Material for the task -
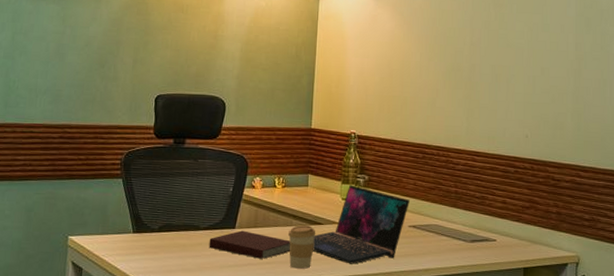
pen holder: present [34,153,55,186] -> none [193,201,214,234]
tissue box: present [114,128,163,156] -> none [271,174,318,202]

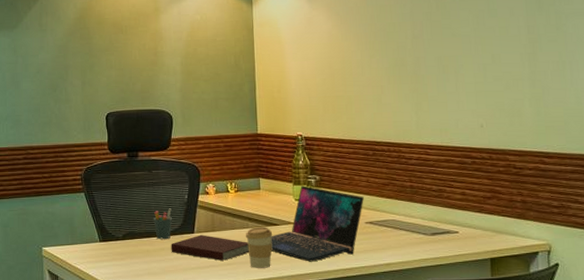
pen holder: none [193,201,214,234] -> present [153,208,172,240]

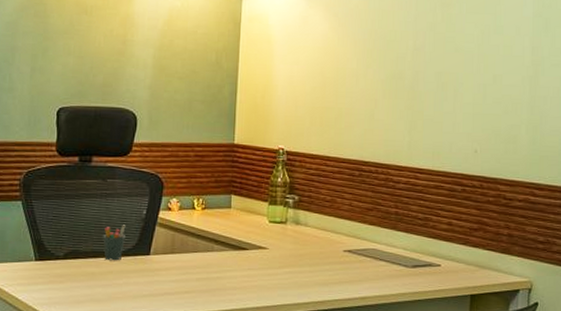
notebook: present [171,235,249,261] -> none [120,257,212,288]
coffee cup: present [246,227,273,268] -> none [209,251,240,298]
laptop: present [270,185,364,262] -> none [236,206,345,293]

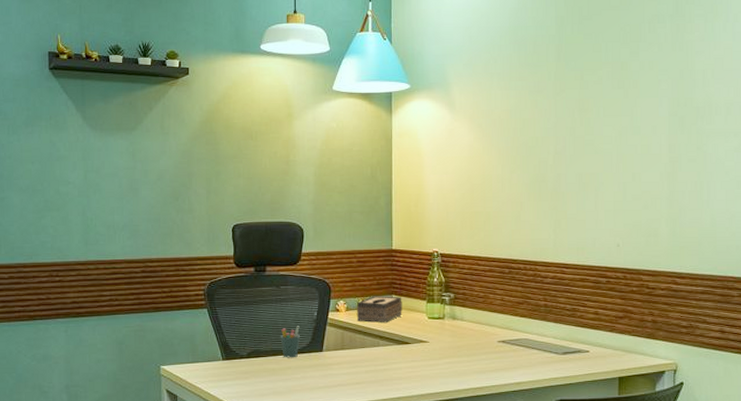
tissue box: none [190,195,242,225] -> present [356,296,402,323]

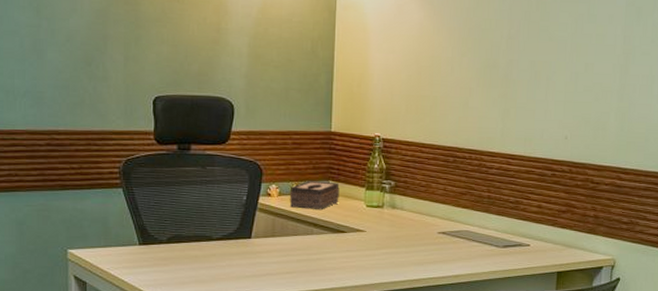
pen holder: present [280,326,300,358] -> none [205,210,227,245]

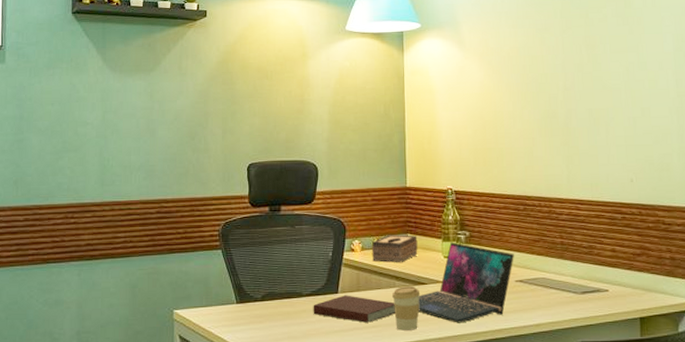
notebook: none [223,240,312,269] -> present [313,295,395,323]
coffee cup: none [309,234,339,278] -> present [392,286,421,331]
laptop: none [335,191,439,272] -> present [417,242,514,323]

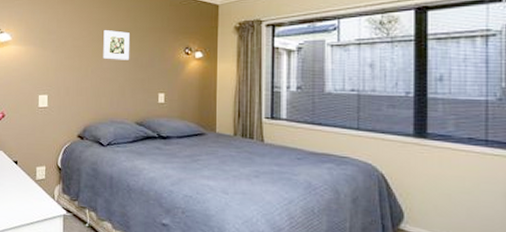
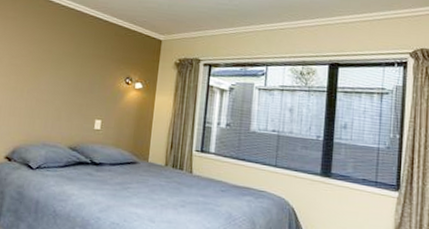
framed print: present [103,30,129,60] -> none [41,52,72,84]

Problem - In the copy, no pictures are to appear; write out exactly the lines from the one containing "laptop: none [335,191,439,272]" through the end of the listing above and no further lines.

Answer for this exercise -
laptop: none [335,191,439,272] -> present [417,242,514,323]

framed print: present [103,30,129,60] -> none [41,52,72,84]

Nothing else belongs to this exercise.